_Data for review:_
━━━━━━━━━━━━━━━━

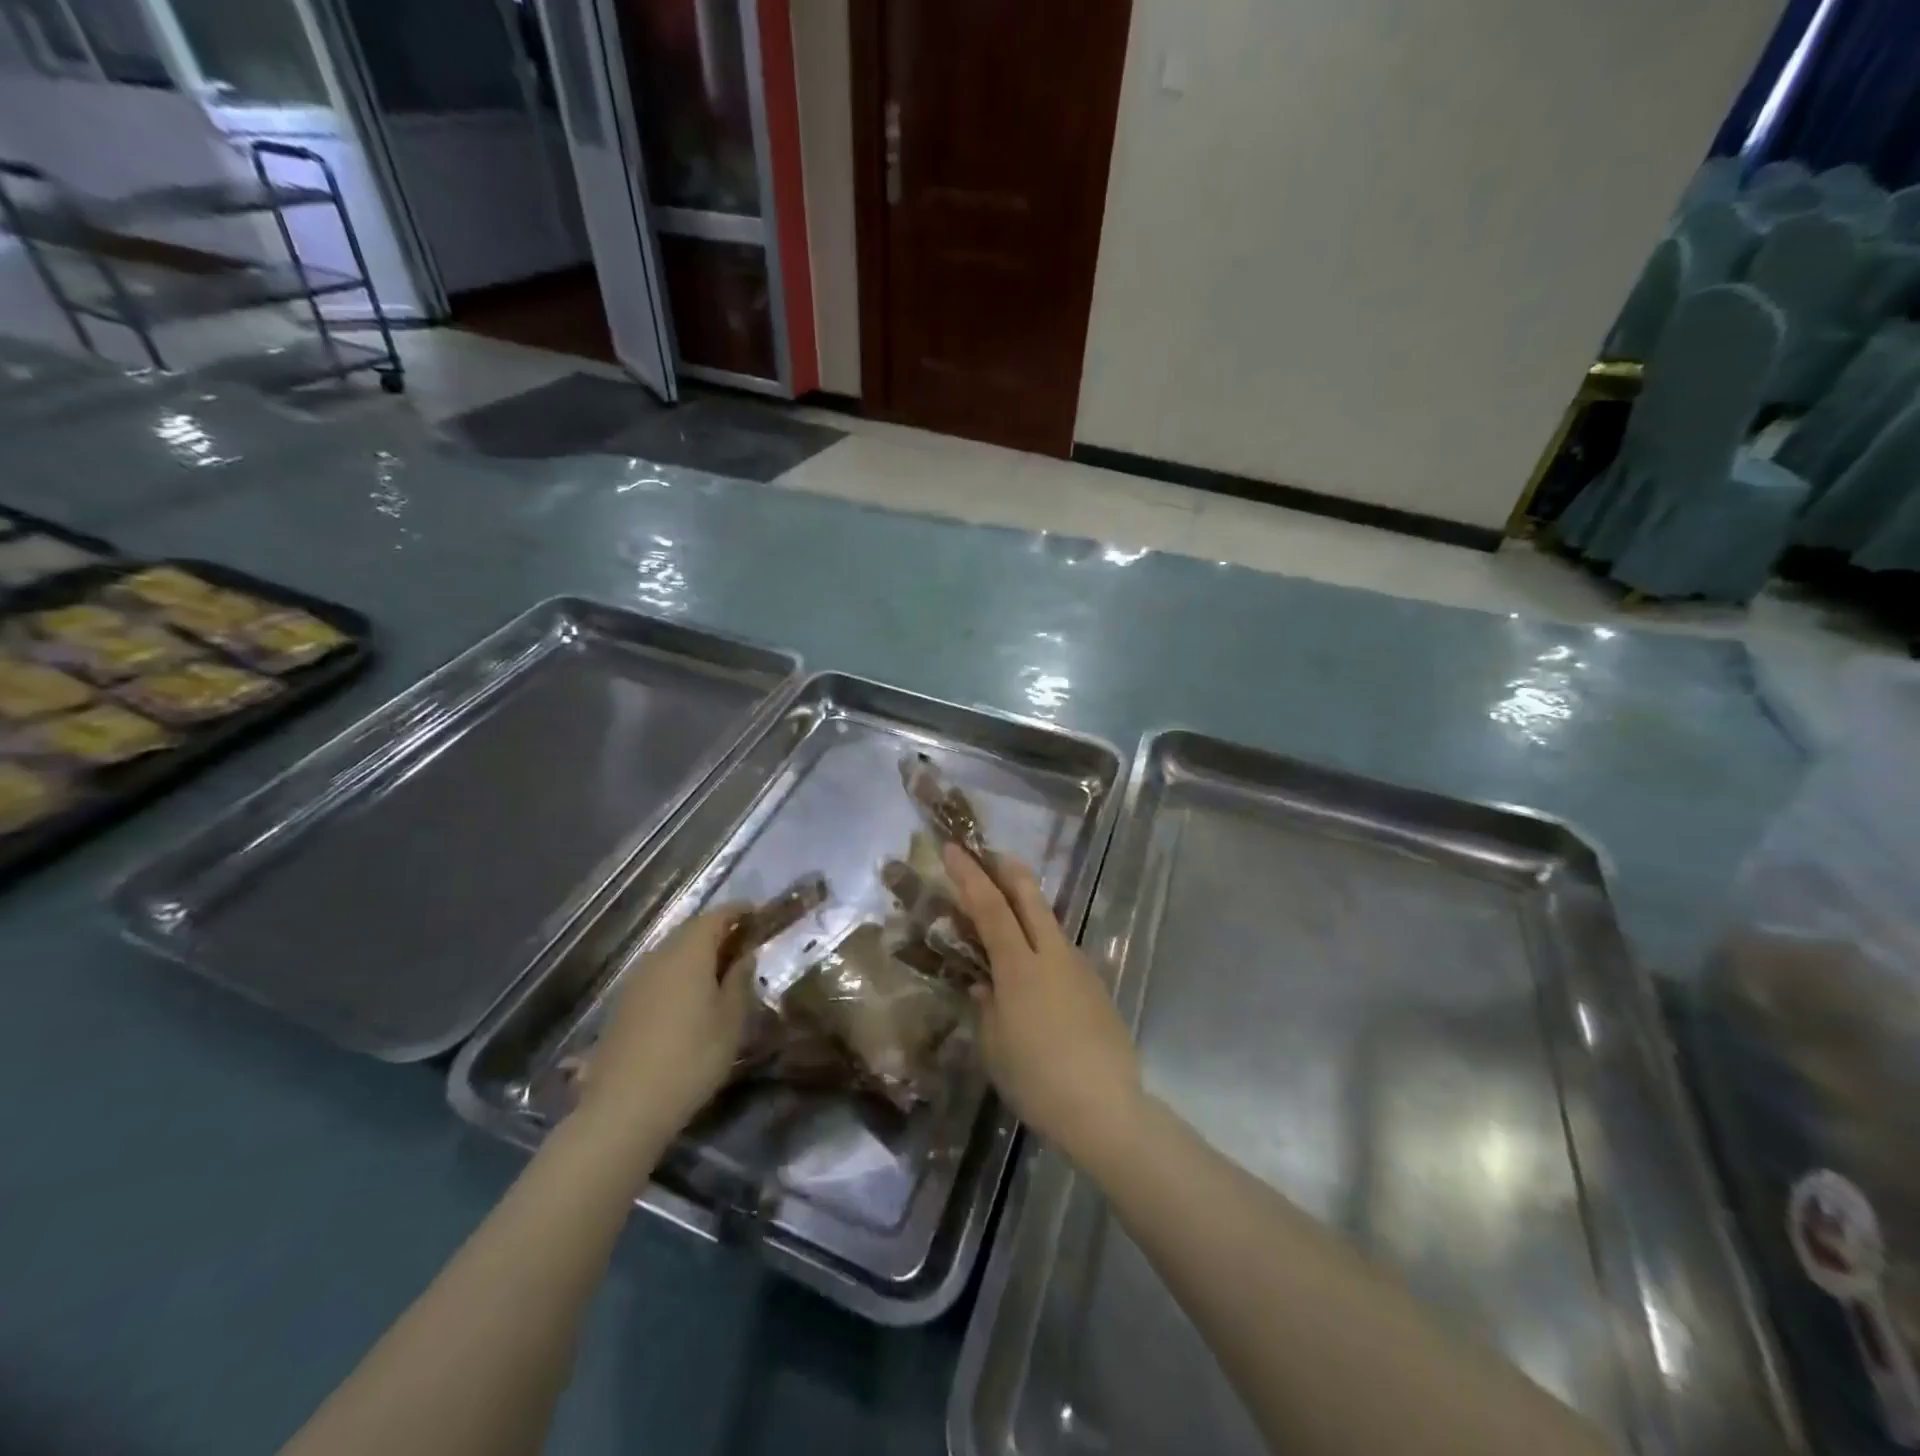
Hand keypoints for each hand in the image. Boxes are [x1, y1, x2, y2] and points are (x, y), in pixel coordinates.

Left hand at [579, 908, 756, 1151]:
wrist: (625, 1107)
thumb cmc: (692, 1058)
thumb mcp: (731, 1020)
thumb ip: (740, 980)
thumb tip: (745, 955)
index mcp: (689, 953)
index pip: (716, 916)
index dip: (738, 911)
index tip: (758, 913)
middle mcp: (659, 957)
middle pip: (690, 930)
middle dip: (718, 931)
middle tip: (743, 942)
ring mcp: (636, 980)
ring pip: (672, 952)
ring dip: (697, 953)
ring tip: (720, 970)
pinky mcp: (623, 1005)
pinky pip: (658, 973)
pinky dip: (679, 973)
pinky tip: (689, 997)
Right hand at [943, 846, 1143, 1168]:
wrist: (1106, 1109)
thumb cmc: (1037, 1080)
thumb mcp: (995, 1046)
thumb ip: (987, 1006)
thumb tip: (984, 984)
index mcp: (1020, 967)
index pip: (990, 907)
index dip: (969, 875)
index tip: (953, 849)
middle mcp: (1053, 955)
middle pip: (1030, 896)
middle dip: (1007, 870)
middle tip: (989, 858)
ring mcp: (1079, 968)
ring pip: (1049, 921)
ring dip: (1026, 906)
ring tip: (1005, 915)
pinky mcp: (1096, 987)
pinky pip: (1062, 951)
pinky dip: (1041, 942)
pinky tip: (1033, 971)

━━━━━━━━━━━━━━━━

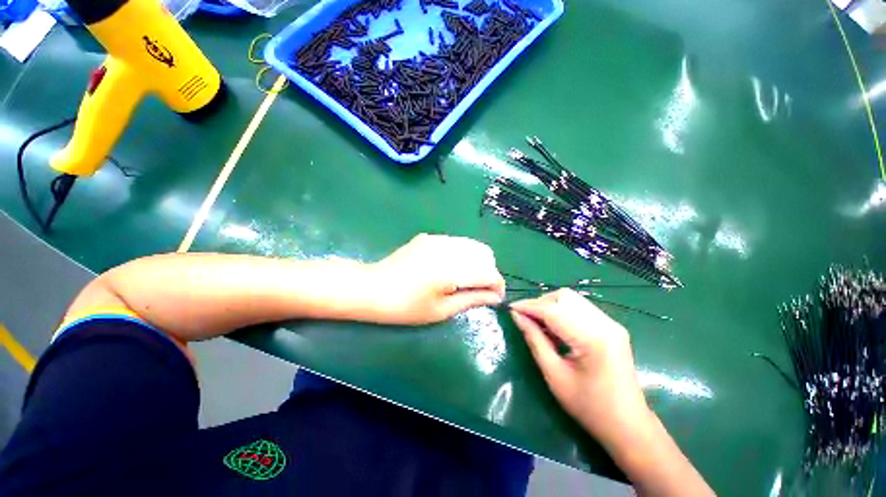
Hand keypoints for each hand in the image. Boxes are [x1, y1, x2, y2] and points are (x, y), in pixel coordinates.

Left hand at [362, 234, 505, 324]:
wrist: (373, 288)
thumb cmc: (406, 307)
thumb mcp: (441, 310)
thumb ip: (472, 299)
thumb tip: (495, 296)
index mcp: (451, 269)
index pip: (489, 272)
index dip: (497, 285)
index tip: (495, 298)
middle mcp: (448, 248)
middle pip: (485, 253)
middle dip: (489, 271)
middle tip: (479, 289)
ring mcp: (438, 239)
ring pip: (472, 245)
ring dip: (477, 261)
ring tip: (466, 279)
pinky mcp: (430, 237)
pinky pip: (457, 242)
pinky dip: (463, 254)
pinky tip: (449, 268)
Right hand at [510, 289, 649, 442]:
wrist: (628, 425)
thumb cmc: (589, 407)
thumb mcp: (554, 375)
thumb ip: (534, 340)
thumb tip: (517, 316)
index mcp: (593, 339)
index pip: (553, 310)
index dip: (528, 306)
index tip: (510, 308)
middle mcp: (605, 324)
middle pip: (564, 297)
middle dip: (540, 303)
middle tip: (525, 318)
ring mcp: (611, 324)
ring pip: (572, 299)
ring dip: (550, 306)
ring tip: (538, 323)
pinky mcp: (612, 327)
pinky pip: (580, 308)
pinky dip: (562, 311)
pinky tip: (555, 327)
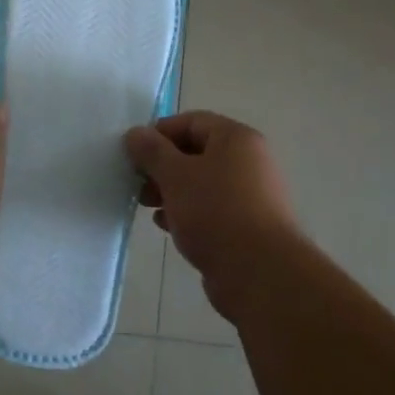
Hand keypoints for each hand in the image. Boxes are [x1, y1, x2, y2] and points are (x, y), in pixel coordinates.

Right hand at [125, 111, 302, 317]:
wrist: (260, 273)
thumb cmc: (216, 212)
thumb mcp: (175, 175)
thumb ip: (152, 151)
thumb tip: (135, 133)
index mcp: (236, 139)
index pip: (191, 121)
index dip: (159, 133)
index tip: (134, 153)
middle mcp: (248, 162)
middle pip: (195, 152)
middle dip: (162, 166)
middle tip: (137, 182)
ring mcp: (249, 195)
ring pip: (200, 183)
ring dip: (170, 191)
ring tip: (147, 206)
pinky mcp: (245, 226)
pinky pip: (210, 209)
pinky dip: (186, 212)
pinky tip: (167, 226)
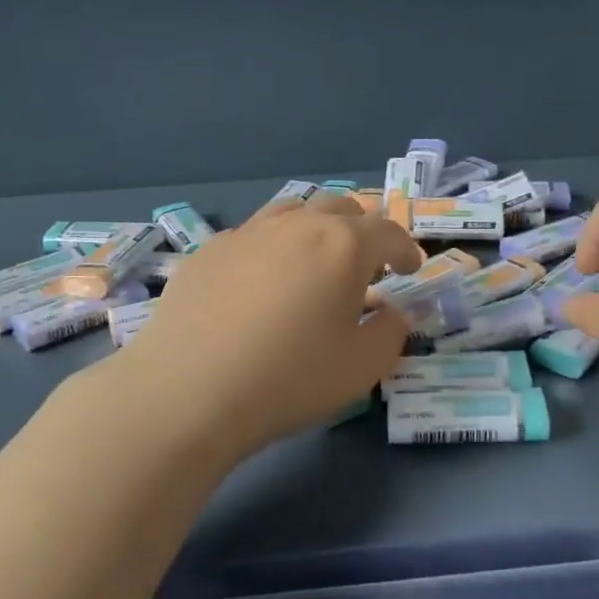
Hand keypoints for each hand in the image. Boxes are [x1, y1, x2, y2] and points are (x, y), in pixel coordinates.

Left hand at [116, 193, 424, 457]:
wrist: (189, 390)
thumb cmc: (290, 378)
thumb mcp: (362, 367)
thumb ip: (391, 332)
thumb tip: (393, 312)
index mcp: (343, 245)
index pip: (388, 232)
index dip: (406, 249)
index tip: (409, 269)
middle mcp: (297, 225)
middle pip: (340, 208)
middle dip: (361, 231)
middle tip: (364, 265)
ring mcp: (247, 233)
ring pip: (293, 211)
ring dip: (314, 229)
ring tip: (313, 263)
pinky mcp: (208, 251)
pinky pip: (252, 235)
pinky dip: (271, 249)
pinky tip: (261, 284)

━━━━━━━━━━━━━━━━

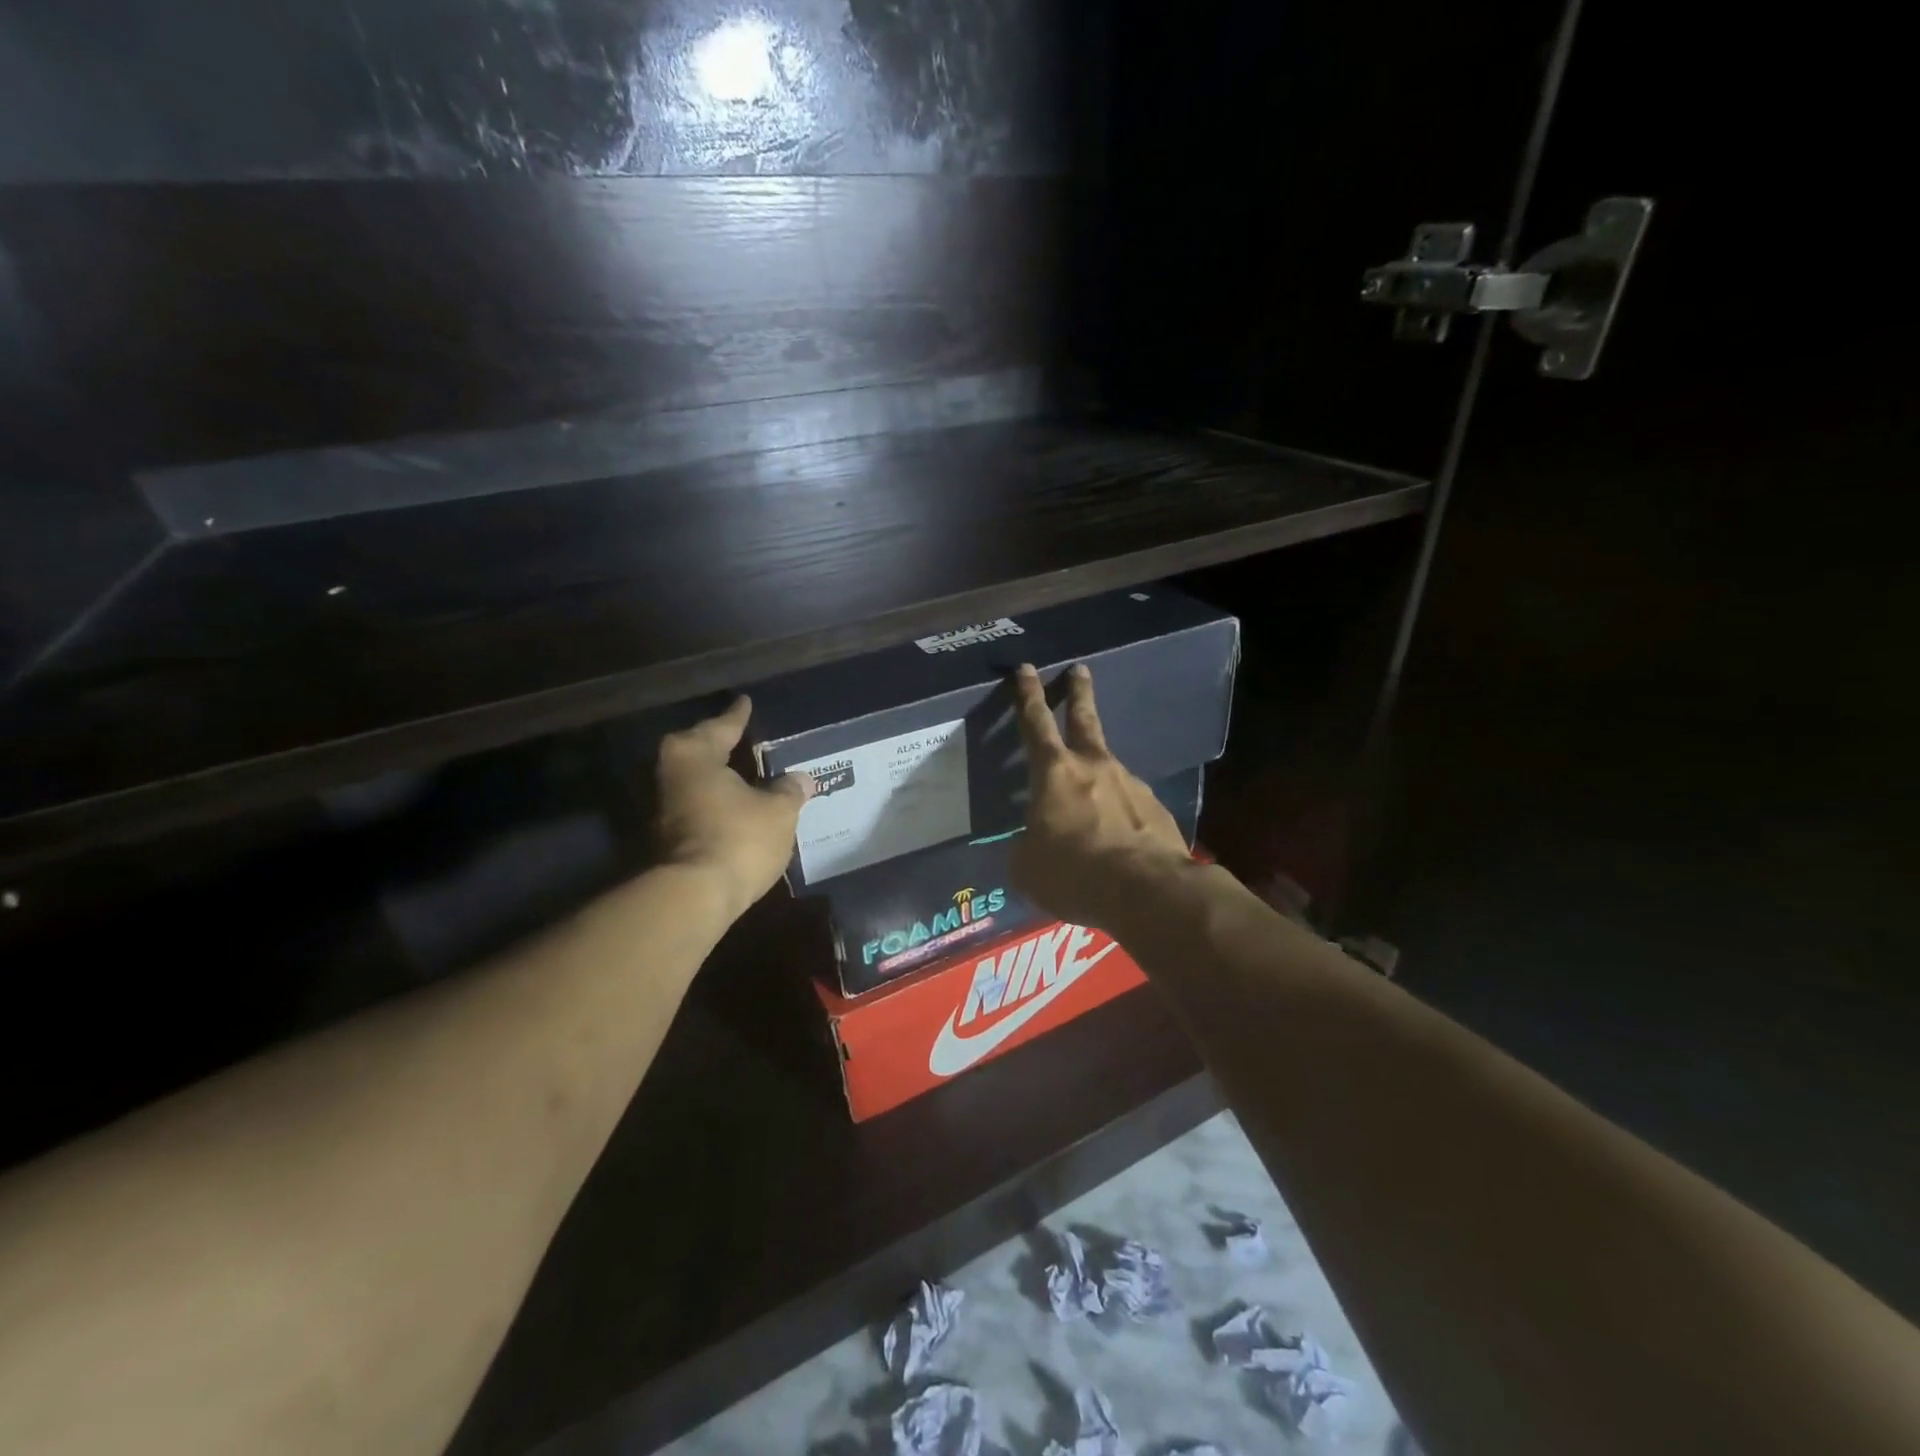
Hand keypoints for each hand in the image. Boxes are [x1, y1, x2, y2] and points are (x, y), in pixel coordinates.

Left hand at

━━━━━━━━━━━━━━━━

_Goal of the exercise:_
Your answer should consist of the lines above between those holding "index tip: (510, 308)" and "pinky tip: (167, 226)", inclusive, reproduced word for word and without pictures.

_Answer section:_
index tip: (510, 308)
middle mcp: (605, 324)
middle pip: (564, 297)
middle dip: (540, 303)
middle tip: (525, 318)
ring mcp: (611, 324)
ring pip: (572, 299)
ring dip: (550, 306)
ring tip: (538, 323)
pinky mcp: (612, 327)
pinky pip: (580, 308)
pinky dip: (562, 311)
pinky tip: (555, 327)
Hand keypoints for each hand in the image. Boxes are [x1, y1, x2, y2] and points are (x, y), in pixel coordinates.

Right hand at [125, 111, 302, 317]:
wrist: (260, 273)
thumb cmc: (216, 212)
thumb mcp: (175, 175)
thumb ip: (152, 151)
thumb tip: (135, 133)
index mcp: (236, 139)
index pip: (191, 121)
index dip: (159, 133)
index tip: (134, 153)
middle mcp: (248, 162)
middle pip: (195, 152)
middle dip: (162, 166)
middle tip: (137, 182)
ring mcp: (249, 195)
ring pip: (200, 183)
ring dip: (170, 191)
ring tip: (147, 206)
pinky mcp: (245, 226)
pinky pip: (210, 209)
pinky dip: (186, 212)
pinky tip: (167, 226)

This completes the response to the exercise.